Perhaps the simplest and most important investment adage is "don't put all your eggs in one basket."
Based on his recent article, "Investment Shock Absorbers", Jim Parker of Dimensional Fund Advisors would likely agree with this sentiment. In it, he uses the analogy of a car's shock absorbers to point out the importance of diversification, reminding readers that diversifying across securities, sectors, and countries will help investors smooth their ride in the markets.
“Of course, everyone feels in control when the surface is straight and smooth, but it’s harder to stay on the road during sudden turns and ups and downs in the market. And keep in mind the fix for your portfolio breaking down is unlikely to be as simple as calling a tow truck.
For that reason, the smart thing to do is to diversify, spreading your portfolio across different securities, sectors, and countries. That also means identifying the right mix of investments (e.g., stocks, bonds, real estate) that aligns with your risk tolerance, which helps keep you on track toward your goals.”
Our Process at Kings Path
At KPP, one of our primary responsibilities is identifying that "right" diversified mix of investments for each of our clients.

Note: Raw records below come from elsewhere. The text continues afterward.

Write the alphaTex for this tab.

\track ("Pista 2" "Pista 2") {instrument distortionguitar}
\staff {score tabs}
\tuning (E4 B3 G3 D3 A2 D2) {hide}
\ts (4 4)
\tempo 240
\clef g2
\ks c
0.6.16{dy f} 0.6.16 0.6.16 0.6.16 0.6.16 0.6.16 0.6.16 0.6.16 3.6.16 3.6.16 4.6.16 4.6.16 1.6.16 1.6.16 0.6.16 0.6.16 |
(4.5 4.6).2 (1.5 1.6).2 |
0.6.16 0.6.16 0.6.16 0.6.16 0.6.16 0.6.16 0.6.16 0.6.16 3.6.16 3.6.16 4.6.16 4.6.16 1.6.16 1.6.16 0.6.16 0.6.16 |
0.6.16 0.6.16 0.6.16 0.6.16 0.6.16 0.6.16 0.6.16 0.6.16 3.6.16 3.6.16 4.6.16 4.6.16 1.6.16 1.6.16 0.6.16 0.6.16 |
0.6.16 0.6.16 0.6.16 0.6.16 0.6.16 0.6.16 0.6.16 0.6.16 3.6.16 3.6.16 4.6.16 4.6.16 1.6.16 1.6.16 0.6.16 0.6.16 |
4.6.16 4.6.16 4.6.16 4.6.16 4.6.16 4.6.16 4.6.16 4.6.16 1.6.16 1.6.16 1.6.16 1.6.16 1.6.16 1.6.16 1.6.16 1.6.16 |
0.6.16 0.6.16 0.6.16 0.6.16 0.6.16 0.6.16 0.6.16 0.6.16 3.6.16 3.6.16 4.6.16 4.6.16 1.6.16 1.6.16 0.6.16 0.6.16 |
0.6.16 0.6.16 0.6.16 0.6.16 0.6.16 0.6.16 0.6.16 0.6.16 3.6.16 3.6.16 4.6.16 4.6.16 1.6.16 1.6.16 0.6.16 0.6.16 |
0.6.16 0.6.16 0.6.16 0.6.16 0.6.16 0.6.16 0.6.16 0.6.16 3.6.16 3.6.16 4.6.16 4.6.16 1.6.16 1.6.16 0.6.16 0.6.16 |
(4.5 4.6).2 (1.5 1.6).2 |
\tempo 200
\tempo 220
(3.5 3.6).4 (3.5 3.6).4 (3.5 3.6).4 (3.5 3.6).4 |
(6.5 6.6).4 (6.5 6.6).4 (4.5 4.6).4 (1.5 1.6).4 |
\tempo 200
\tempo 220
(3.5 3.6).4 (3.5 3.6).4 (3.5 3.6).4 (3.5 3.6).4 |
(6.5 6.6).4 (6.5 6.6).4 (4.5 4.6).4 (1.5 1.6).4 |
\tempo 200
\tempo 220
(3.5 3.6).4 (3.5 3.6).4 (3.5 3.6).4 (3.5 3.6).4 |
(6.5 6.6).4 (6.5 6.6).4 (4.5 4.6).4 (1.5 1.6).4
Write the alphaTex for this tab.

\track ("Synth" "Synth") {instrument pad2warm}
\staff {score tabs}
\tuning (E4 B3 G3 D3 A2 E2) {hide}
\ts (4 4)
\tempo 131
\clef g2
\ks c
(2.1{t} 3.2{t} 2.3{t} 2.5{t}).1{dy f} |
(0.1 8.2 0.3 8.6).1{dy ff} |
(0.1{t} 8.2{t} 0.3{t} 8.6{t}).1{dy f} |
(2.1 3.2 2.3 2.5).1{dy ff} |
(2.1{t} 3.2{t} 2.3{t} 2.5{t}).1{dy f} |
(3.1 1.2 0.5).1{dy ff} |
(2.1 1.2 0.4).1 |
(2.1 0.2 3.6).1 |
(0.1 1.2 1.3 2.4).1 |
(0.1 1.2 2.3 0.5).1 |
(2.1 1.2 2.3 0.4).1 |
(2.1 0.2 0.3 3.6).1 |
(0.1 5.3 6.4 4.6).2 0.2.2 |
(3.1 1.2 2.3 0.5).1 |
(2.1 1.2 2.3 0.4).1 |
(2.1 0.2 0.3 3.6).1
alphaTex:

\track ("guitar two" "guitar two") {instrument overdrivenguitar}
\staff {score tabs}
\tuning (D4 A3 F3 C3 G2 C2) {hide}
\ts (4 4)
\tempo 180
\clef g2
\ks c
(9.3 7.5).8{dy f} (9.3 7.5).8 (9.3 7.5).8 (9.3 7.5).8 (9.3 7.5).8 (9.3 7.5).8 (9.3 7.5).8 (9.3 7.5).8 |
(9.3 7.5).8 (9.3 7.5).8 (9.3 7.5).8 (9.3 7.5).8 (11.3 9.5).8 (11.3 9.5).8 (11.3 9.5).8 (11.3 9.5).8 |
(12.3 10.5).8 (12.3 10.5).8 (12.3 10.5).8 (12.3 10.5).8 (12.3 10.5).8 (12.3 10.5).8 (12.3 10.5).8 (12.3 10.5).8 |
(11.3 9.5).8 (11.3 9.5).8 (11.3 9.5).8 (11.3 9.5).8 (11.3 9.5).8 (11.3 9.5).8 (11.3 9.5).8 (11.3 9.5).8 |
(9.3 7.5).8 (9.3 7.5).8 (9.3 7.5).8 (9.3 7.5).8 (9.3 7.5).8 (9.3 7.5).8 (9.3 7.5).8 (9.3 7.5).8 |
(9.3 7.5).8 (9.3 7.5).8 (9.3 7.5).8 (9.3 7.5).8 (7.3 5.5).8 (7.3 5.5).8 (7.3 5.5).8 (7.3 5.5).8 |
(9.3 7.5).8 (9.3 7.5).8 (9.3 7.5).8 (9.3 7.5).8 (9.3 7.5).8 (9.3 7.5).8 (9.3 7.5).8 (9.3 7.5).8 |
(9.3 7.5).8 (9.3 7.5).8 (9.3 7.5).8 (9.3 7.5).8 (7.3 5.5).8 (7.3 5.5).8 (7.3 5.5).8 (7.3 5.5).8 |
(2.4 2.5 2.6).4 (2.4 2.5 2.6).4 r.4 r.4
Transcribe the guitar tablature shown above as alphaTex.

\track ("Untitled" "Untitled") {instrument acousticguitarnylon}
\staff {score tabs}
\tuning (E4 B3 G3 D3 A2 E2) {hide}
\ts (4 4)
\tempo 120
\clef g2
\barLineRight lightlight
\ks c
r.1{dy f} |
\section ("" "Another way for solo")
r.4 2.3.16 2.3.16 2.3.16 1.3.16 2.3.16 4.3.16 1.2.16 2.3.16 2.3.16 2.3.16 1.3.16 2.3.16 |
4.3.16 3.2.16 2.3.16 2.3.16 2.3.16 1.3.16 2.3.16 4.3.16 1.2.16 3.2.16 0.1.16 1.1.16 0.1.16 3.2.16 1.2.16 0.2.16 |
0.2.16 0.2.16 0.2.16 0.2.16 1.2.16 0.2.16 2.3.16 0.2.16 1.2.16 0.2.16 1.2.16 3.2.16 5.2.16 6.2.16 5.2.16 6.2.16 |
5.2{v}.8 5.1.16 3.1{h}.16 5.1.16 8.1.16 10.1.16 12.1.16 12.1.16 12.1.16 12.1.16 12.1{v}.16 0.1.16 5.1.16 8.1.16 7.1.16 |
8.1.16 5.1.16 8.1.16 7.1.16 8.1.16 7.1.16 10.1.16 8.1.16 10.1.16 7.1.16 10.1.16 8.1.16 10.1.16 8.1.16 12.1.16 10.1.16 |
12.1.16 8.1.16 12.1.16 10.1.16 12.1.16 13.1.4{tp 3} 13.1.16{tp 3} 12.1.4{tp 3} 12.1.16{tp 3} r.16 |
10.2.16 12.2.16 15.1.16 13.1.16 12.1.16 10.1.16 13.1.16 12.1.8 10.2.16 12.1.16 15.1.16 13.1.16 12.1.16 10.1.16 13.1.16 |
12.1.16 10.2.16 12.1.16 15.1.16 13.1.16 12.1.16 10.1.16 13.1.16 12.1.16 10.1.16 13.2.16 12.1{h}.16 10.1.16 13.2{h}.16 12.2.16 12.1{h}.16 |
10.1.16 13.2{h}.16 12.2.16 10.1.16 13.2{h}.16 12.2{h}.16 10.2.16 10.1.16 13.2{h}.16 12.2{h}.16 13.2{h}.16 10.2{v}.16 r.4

The process of finding this optimal mix starts with understanding how much "bumpiness" (i.e., risk) a client is willing to tolerate. Once this has overall risk target has been established, we work to identify the combination of underlying risk factors that delivers the highest expected return for the client's desired level of risk. We have found this risk factor approach to diversification to be far more effective than the asset class framework employed by most investors. Research has also demonstrated the utility of the risk factor approach to portfolio diversification.
Bender, J., Briand, R., Nielsen, F., & Stefek, D. (2010). Portfolio of Risk Premia: A New Approach to Diversification. Journal Of Portfolio Management, 36(2), 17-25.